Sharpless, along with his team, first proposed the idea of click chemistry in 2001. From 2001 to 2002, Meldal and Sharpless worked in groups that independently discovered that copper ions could be used to kick-start a reaction between a molecule called azide and another molecule called alkyne.

“[This was] the crown-jewel of click reactions,” said Ramström.

A few years later, in 2004, Bertozzi and her colleagues pioneered click reactions that didn’t require copper. Too much metal can be toxic to living cells, so this change meant metal-free reactions could be made to occur inside cells without interfering with other aspects of cell metabolism.

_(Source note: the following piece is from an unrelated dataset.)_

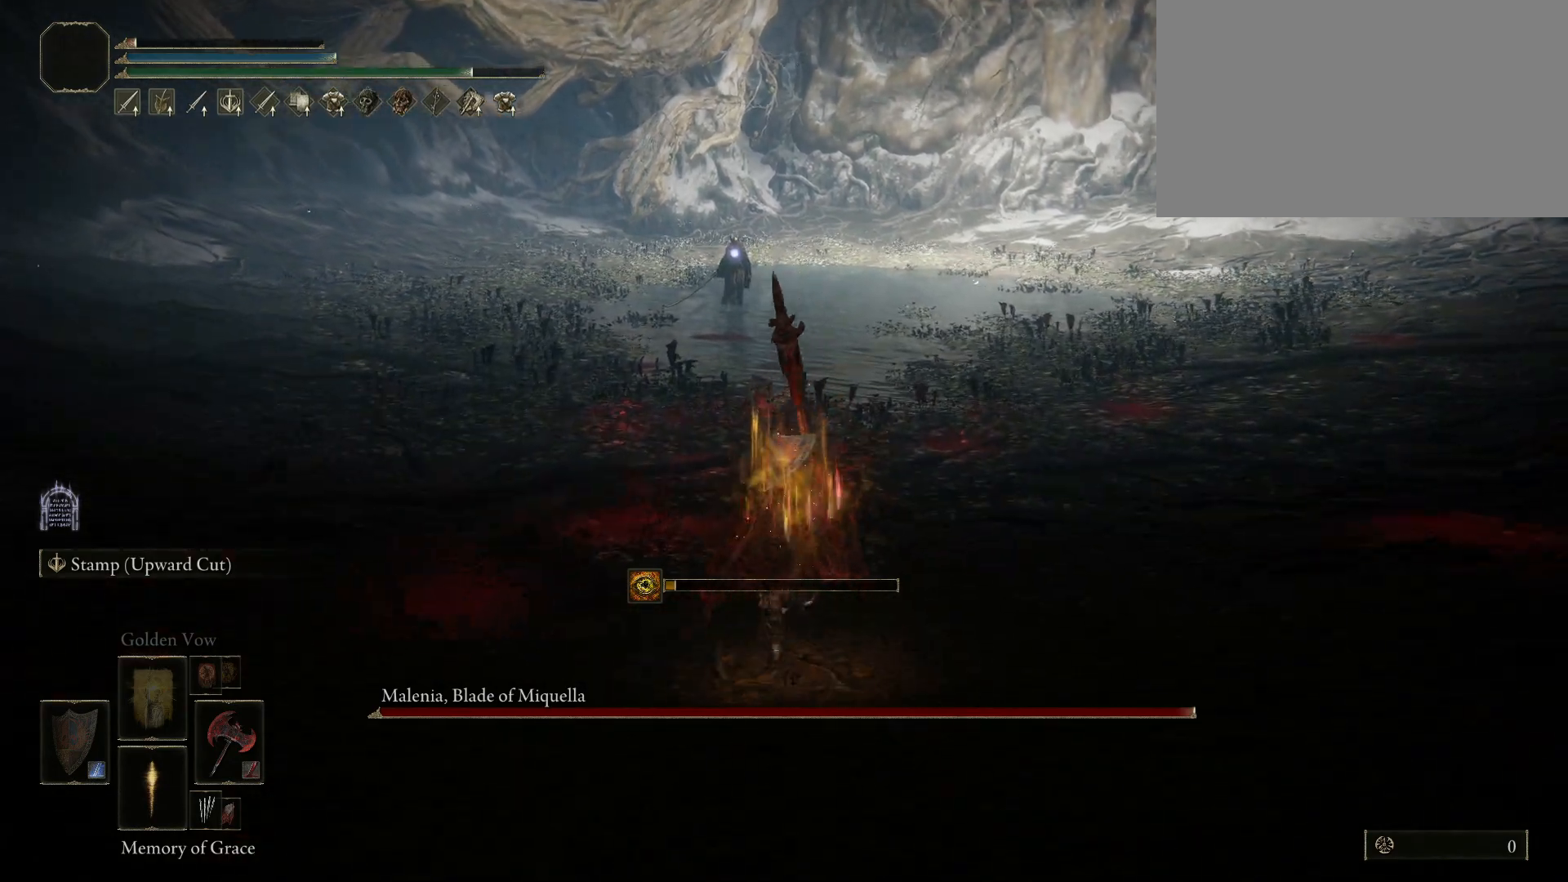
{"keys": ["space", "w"], "mouse": [], "events": []}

Such reactions eventually allowed Bertozzi to label molecules found on cell surfaces, called glycans, with fluorescent green tags. This helped to reveal that some glycan molecules found on cancer cells help to protect them from the immune system. Bertozzi and her colleagues then developed a new type of antibody – now being tested in clinical trials – that can guide enzymes to break down glycans on the surface of tumour cells, exposing them to the immune system.

Other researchers are using “clickable antibodies” to help target lethal doses of radiation to tumour cells.

“I am absolutely stunned. I’m sitting here and can hardly breathe. I’m still not entirely positive it’s real but it’s getting realer by the minute,” said Bertozzi in response to the news she had won.